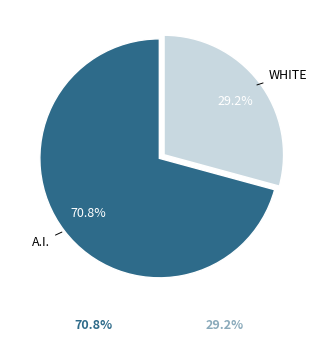

Does any single category account for the majority?

Yes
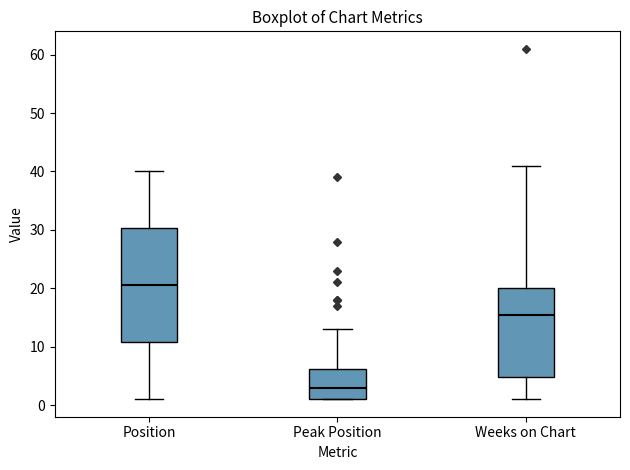

Comparing the boxes themselves (not the whiskers), which one is the tallest?

Position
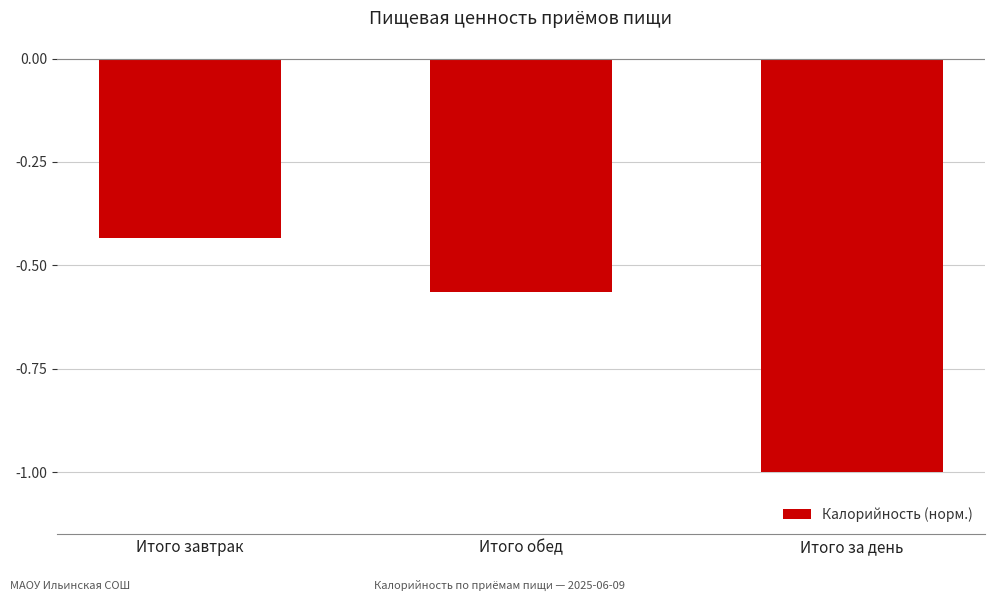

Which has a higher value, Итого за день or Итого завтрак?

Итого завтрак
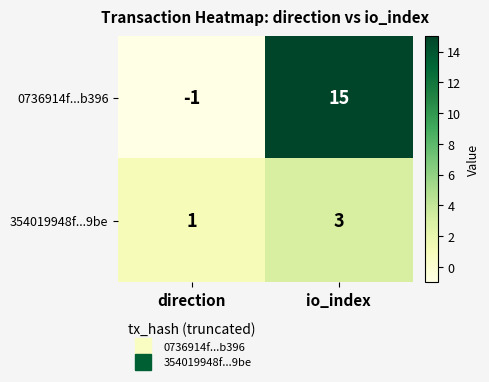

Is it true that 0736914f...b396 equals -1 at direction?

True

■ The task:
Output every one of the rows above exactly as they appear, leaving out the pictures.

■ Solution to the exercise:
Does any single category account for the majority?

Yes

Comparing the boxes themselves (not the whiskers), which one is the tallest?

Position

Which has a higher value, Итого за день or Итого завтрак?

Итого завтрак

Is it true that 0736914f...b396 equals -1 at direction?

True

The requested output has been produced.